In March 2005, Global Energy was engaged to perform an independent analysis of wholesale competition at work today to identify and quantify the existing and foreseeable benefits to consumers of competitive electricity markets. The sponsors of the Global Energy analysis are BP Energy, Constellation Energy, Exelon, Mirant, NRG Energy Inc., PSEG Power, Reliant Energy, Shell Trading Gas and Power Co., SUEZ Energy North America and Williams.
Global Energy used its power market simulation software and independent price forecast advisory service to compare two scenarios. The first scenario simulated existing competitive market conditions. The second scenario modeled prices and costs as if competition had not existed; the traditional vertically integrated utility environment was assumed to have continued without any wholesale competition.
The competitive market produced $15.1 billion in savings compared to the costs of electricity without competition.

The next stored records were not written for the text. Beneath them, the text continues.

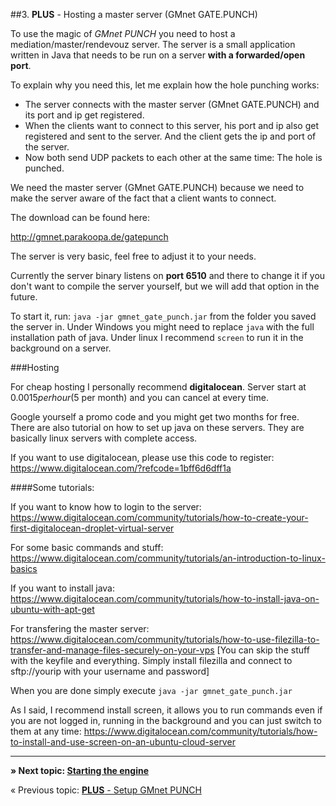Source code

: ##3. **PLUS** - Hosting a master server (GMnet GATE.PUNCH)

To use the magic of *GMnet PUNCH* you need to host a mediation/master/rendevouz server. The server is a small application written in Java that needs to be run on a server **with a forwarded/open port**.

To explain why you need this, let me explain how the hole punching works:
* The server connects with the master server (GMnet GATE.PUNCH) and its port and ip get registered.
* When the clients want to connect to this server, his port and ip also get registered and sent to the server. And the client gets the ip and port of the server.
* Now both send UDP packets to each other at the same time: The hole is punched.

We need the master server (GMnet GATE.PUNCH) because we need to make the server aware of the fact that a client wants to connect.

The download can be found here:

http://gmnet.parakoopa.de/gatepunch

The server is very basic, feel free to adjust it to your needs.

Currently the server binary listens on **port 6510** and there to change it if you don't want to compile the server yourself, but we will add that option in the future.

To start it, run:
``java -jar gmnet_gate_punch.jar``
from the folder you saved the server in. Under Windows you might need to replace ``java`` with the full installation path of java. Under linux I recommend ``screen`` to run it in the background on a server.

###Hosting

For cheap hosting I personally recommend **digitalocean**. Server start at $0.0015 per hour (5$ per month) and you can cancel at every time.

Google yourself a promo code and you might get two months for free. There are also tutorial on how to set up java on these servers. They are basically linux servers with complete access.

If you want to use digitalocean, please use this code to register:
https://www.digitalocean.com/?refcode=1bff6d6dff1a

####Some tutorials:

If you want to know how to login to the server:
https://www.digitalocean.com/community/tutorials/how-to-create-your-first-digitalocean-droplet-virtual-server

For some basic commands and stuff:
https://www.digitalocean.com/community/tutorials/an-introduction-to-linux-basics

If you want to install java:
https://www.digitalocean.com/community/tutorials/how-to-install-java-on-ubuntu-with-apt-get

For transfering the master server:
https://www.digitalocean.com/community/tutorials/how-to-use-filezilla-to-transfer-and-manage-files-securely-on-your-vps
[You can skip the stuff with the keyfile and everything. Simply install filezilla and connect to sftp://yourip with your username and password]

When you are done simply execute ``java -jar gmnet_gate_punch.jar``

As I said, I recommend install screen, it allows you to run commands even if you are not logged in, running in the background and you can just switch to them at any time:
https://www.digitalocean.com/community/tutorials/how-to-install-and-use-screen-on-an-ubuntu-cloud-server


---

**» Next topic: [Starting the engine](tutorial/4_starting)**

« Previous topic: [**PLUS** - Setup GMnet PUNCH](tutorial/2_udphp1)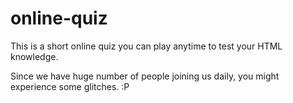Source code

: # online-quiz
This is a short online quiz you can play anytime to test your HTML knowledge.
 
 Since we have huge number of people joining us daily, you might experience some glitches. :P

The savings resulted from competitive pressures associated with wholesale market operations that minimized fuel expenses, operating and maintenance costs, depreciation and taxes.
"Global Energy found improved performance at power plants operated by traditional utilities, as well as those by competitive generators," said Gary Hunt, president of Global Energy Advisors, a Global Energy business unit. "Competitive market forces have changed the way existing power plants are operated, producing substantial improvements in efficiency and cost savings."

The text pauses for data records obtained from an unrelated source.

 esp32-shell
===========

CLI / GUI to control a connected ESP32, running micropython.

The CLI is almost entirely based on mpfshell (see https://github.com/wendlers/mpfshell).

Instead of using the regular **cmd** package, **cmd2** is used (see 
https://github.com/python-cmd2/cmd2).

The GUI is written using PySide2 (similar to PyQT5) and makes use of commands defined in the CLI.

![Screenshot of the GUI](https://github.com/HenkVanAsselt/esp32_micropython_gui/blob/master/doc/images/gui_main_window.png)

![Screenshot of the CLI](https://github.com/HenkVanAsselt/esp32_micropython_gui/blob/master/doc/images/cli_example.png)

The study summarized the following efficiency gains:
Global Energy also examined the impact of the recent expansion of the PJM transmission market to include Midwest utilities and found $85.4 million in annualized savings for Eastern Interconnection wholesale customers through reduced transmission seams from combining utility transmission systems into regional transmission organizations (RTOs).
"While the majority of the production cost savings derived from the PJM market expansion occurred among PJM members, we also saw production cost savings with non-PJM participants," Hunt said. "Eastern interconnection power market customers, who have traditionally had higher electricity rates, saw real savings by increasing their access to lower cost Midwest generation," Hunt said. "Our study confirmed the 4.2% decline in load-weighted spot market power prices in PJM, as reported by the PJM Market Monitoring Unit earlier this year."
Global Energy's study compared the integration of Commonwealth Edison (ComEd), American Electric Power (AEP) and Dayton Power & Light (DPL) into PJM with a simulated 2004 market case in which ComEd, AEP and DPL did not join PJM.
Electric Power Supply Association CEO John Shelk said that the Global Energy analysis of eastern wholesale power markets "confirms what we in the competitive power sector have known for a long time -- competition reduces costs, lowers prices, drives innovation and efficiencies in the marketplace, rewards creative ideas and spurs growth. The pure nature of competition -- businesses vying for customers -- is the basis of our economy."
Shelk said the study "demonstrates the success thus far of federal policies intended to establish competitive wholesale markets. Considering that certain parts of the United States have not yet fully embraced these polices, we believe substantially more savings for consumers are possible in the future."